Stripped to his drawers and shifted onto the clean, doubled sheet, Silas was lifted off the table and carried hammock-style down the hall toward the bedroom.

With Joseph at the head and Annabeth bringing up the rear, they moved with slow, shuffling steps, doing their best not to jar him.

But he was already beginning to twitch and moan.

By the time they lowered him to the bed, he was thrashing with his legs and muttering half-coherent curses.

As Annabeth laid the covers over him, she sent Joseph an urgent look. “You need to go. I don’t want you around when he wakes up. That will just agitate him.
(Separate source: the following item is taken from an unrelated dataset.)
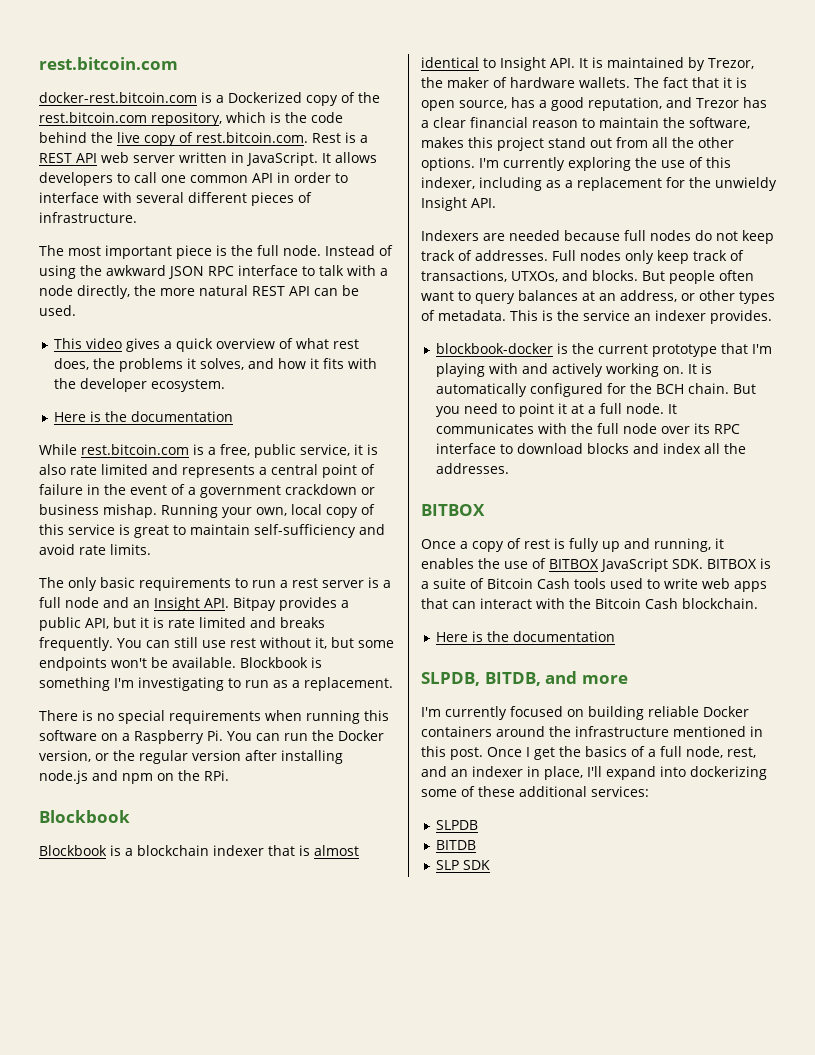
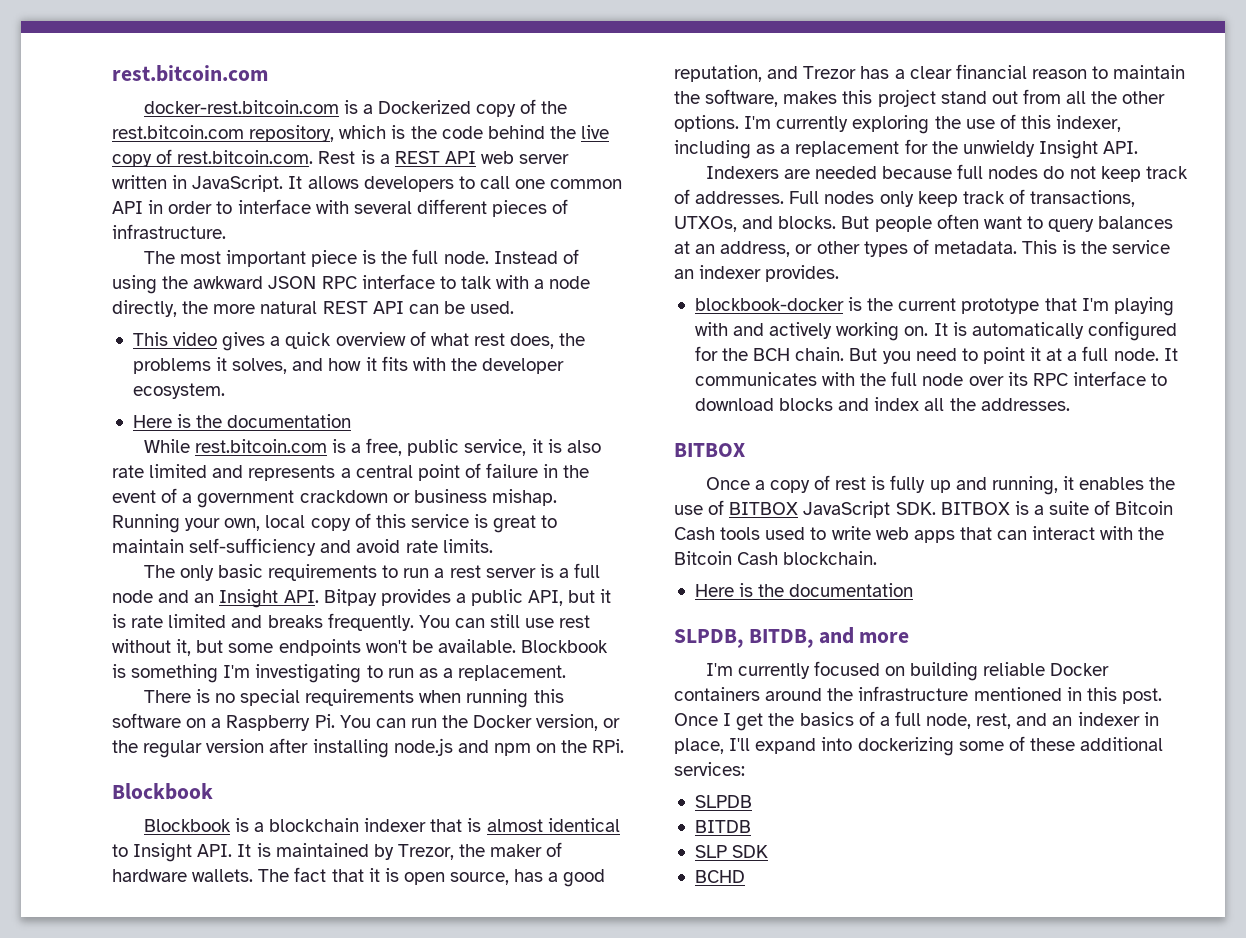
(490, 865) none -> [694,870,745,883] // BCHD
If you’re gone, he might not even remember you were here—or he might believe he was hallucinating.”

“Will you be okay?” It was a useless question. She was right. He needed to leave.

“I’ll be fine. Don’t worry about the mess in the kitchen. Just go.”

Joseph tore himself away and headed out to his car, leaving Annabeth with her husband and her children. He had no business staying or interfering in her life, not even to help her.

He would back off and leave her alone. But there was one more thing he needed to do.

A few minutes after Joseph left, Silas woke up. Annabeth was bending over him, adjusting his covers, when he opened his eyes. Her heart seemed to freeze as he stared directly up at her. His mouth shaped words. “What happened?”